Bref, le phénomène m’intéresse, mais je n’ai pas grand-chose de « scientifique » à me mettre sous la dent et je manque cruellement de temps pour étudier le tout de façon plus approfondie.
De plus, comme vous l’aurez remarqué, l’utilité d’une abréviation est quelque chose de tout à fait subjectif !
Tout langage est un code de communication entre un émetteur (encodeur) et un récepteur (décodeur). Dès lors, il est de la responsabilité de celui qui s’exprime de choisir un langage qui convient au public cible. Par conséquent, le texto est tout à fait approprié dans certains milieux et entre personnes averties. Quand quelqu’un, par exemple, a recours au texto dans un blogue étranger où tous les intervenants s’expriment dans un français conventionnel, je suis d’avis qu’il a enfreint les règles de communication, voire les conventions sociales.

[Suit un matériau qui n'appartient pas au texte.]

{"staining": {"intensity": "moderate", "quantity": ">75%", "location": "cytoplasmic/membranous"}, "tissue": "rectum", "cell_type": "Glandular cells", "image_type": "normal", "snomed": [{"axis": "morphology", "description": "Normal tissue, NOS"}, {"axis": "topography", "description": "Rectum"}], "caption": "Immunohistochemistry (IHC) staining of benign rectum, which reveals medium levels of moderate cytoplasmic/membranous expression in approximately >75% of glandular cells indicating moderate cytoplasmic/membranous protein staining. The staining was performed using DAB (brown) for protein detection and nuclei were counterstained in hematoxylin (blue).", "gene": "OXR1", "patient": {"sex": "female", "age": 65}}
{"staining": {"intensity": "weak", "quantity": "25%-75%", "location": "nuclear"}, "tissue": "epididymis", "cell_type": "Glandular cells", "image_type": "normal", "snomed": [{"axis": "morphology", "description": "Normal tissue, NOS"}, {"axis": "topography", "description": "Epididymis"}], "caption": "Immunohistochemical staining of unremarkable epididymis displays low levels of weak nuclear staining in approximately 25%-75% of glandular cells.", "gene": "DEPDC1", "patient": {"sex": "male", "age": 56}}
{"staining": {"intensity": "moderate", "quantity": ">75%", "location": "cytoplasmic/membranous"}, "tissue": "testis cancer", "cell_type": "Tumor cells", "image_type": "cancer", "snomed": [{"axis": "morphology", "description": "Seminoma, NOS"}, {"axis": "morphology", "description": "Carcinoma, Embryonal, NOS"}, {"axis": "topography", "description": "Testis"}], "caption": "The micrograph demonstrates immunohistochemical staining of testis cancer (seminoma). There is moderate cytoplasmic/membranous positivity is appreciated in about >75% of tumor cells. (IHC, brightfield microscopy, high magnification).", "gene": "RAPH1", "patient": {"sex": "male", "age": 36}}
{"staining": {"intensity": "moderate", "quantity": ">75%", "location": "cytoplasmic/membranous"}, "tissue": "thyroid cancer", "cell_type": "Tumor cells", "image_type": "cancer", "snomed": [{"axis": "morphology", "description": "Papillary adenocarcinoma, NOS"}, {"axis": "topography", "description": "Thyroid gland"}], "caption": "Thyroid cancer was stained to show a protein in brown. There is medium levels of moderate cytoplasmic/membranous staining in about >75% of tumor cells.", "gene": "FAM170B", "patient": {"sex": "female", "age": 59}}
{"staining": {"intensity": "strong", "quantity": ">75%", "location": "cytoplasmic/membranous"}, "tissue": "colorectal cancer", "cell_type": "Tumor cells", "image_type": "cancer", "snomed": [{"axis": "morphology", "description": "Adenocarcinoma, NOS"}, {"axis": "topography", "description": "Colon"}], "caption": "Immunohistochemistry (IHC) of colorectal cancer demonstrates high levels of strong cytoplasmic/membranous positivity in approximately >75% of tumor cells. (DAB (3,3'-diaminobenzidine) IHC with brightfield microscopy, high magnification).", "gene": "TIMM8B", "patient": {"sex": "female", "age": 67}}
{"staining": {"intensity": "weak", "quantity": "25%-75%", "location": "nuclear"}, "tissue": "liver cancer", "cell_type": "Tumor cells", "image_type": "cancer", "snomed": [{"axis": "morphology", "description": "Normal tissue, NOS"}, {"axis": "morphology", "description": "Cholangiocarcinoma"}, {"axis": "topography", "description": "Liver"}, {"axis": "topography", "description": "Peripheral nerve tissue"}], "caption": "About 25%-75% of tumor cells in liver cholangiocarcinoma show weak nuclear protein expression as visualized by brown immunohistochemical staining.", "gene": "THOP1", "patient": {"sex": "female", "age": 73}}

Je n’irais pas jusqu’à dire, Sylvain, que les abréviations utiles, comme « pk [...] ne nuisent pas à la lecture. » Sans doute es-tu plus familier avec ce genre d’abréviation que le commun des usagers. En ce qui me concerne, malgré le fait que je sois très branché sur les TIC, cela me demande un effort de déduction considérable. Ce qui me rassure, cependant, c’est que même un habitué du clavardage comme toi puisse encore être choqué de certaines abréviations.
Ici encore, les nouvelles technologies offrent une solution. Il suffirait que quelqu’un publie un lexique des abréviations de texto, lequel on pourrait ensuite intégrer à des outils de conversion automatique comme Textpander.